The enduring legacy of the truce is looked upon today as a wonderful example of humanity during a dreadfully dark hour of man’s history. Two nations hating each other as foes, and vowing eternal hate on the other, could, on Christmas Day, lay down their arms and wish each other happiness. For those few precious moments there was “peace on earth, goodwill towards men” on the battlefield! All because the focus was on Christmas! There’s something about Christmas which can change people.

Sadly, the soldiers were eventually ordered to return to their hostilities. However, thanks to the sacrifice of so many, in this year of 2014 we are not under such orders.

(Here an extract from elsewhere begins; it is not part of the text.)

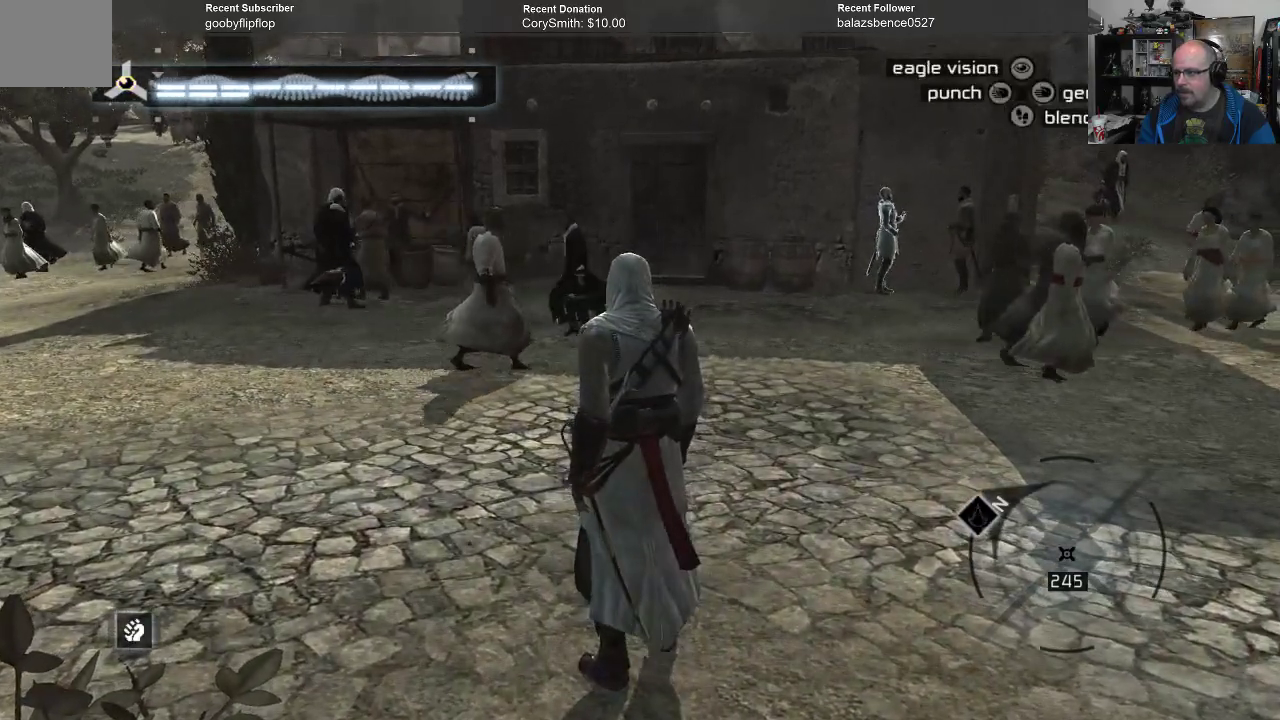
{"buttons": [], "left_stick": "right", "right_stick": "center", "events": [[200, "left_stick", "right"]]}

Rather, we have the freedom to live the Christian life to the full. This Christmas, therefore, let us leave our defended positions and, following the example of the soldiers in 1914, meet those we might consider to be our enemies, exchange greetings and make peace. We do this not because of the actions of those soldiers 100 years ago but because of the actions of God more than 2,000 years ago, in the town of Bethlehem, as He came to us, at great cost, to bring reconciliation and peace, joy and hope, life and light. He came to us not just to bring change for one day, but for the whole of our lives. If we could find it in our hearts to celebrate the Spirit and Hope of Christmas every day of the year, rather than just one, the world would be a far better place.

If, for whatever reason, you feel you are stuck in a ‘trench’ this Christmas can you remember the wonderful example of humanity during a dreadfully dark hour of man’s history? Can you leave your defended position and bring reconciliation, peace, joy, hope, life and light to others this Christmas? Can you leave the trench and then live differently? Peace and hope can shine in the darkness. There’s something about Christmas that can change people.

Wishing you all a peaceful, happy and blessed Christmas, and every good wish for 2015.